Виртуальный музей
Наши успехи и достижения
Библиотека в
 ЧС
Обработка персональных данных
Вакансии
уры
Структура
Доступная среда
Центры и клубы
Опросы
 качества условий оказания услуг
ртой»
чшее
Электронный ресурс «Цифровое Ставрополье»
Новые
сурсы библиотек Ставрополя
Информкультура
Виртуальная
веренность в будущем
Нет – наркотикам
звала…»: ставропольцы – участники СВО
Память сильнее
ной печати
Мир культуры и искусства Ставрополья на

++++

Description of the task: Render the lines above as a Markdown table with the columns "Row" and "Line," numbering each line in order and leaving out any blank lines.

Problem solution:
| Row | Line |
|---|---|
| 1 | Виртуальный музей |
| 2 | Наши успехи и достижения |
| 3 | Библиотека в |
| 4 |  ЧС |
| 5 | Обработка персональных данных |
| 6 | Вакансии |
| 7 | уры |
| 8 | Структура |
| 9 | Доступная среда |
| 10 | Центры и клубы |
| 11 | Опросы |
| 12 |  качества условий оказания услуг |
| 13 | ртой» |
| 14 | чшее |
| 15 | Электронный ресурс «Цифровое Ставрополье» |
| 16 | Новые |
| 17 | сурсы библиотек Ставрополя |
| 18 | Информкультура |
| 19 | Виртуальная |
| 20 | веренность в будущем |
| 21 | Нет – наркотикам |
| 22 | звала…»: ставропольцы – участники СВО |
| 23 | Память сильнее |
| 24 | ной печати |
| 25 | Мир культуры и искусства Ставрополья на |